REQUIRED WORK
When you return the data, keep every word exact and include none of the images.

DATASET CONTENT
☆ ☆ ☆

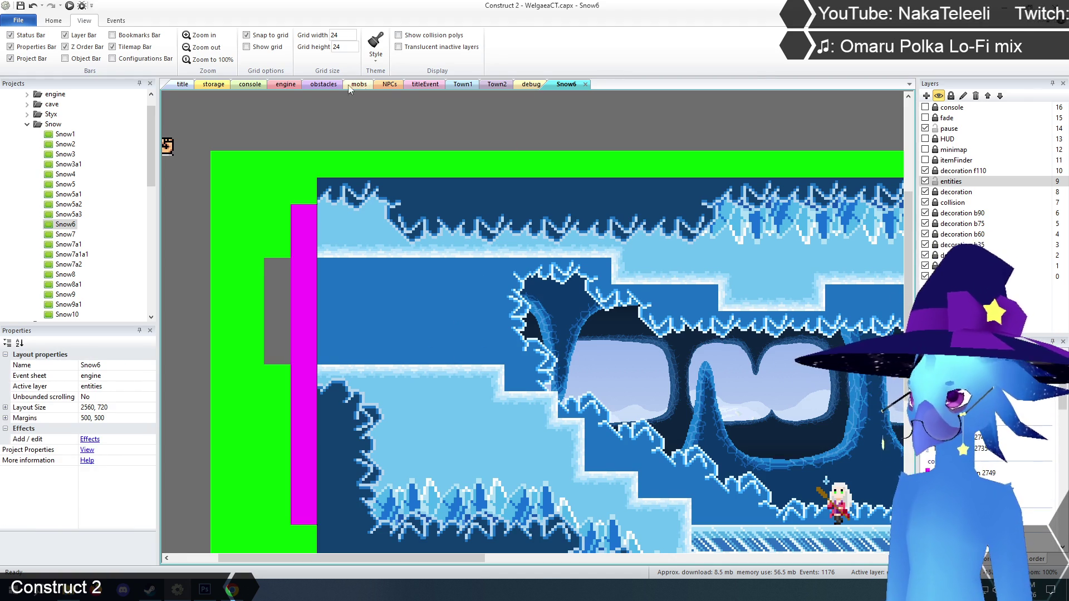
left_click(215, 85)
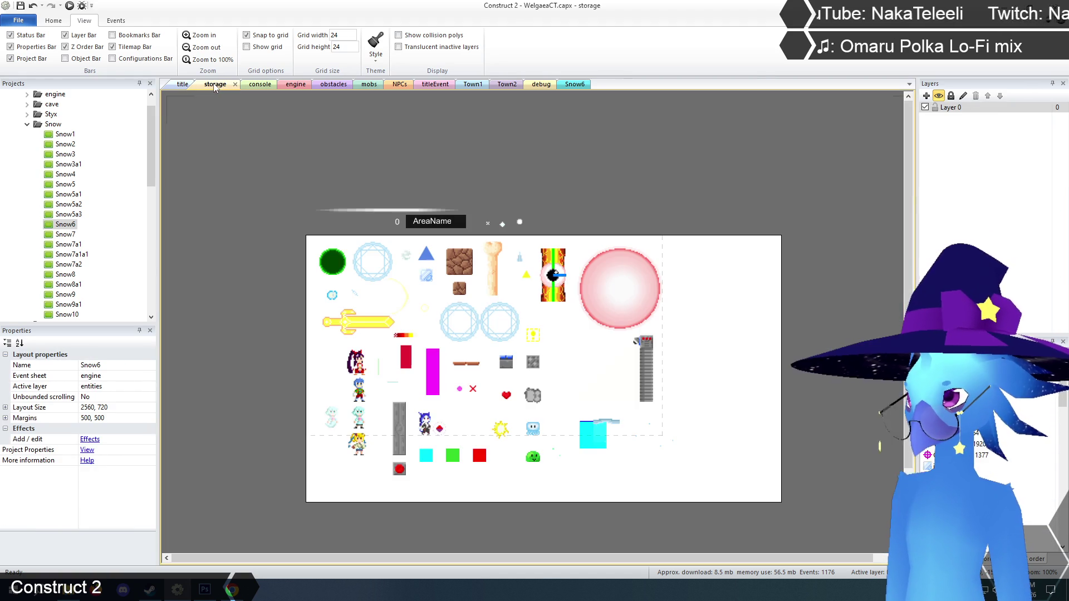
- Paste the Flamethrower and grey ladder pillar into the Snow6 layout
left_click(648, 346)
left_click(646, 373, "shift")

☆ ☆ ☆

SOLUTION TO THE EXERCISE
left_click(215, 85)
- Paste the Flamethrower and grey ladder pillar into the Snow6 layout
left_click(648, 346)
left_click(646, 373, "shift")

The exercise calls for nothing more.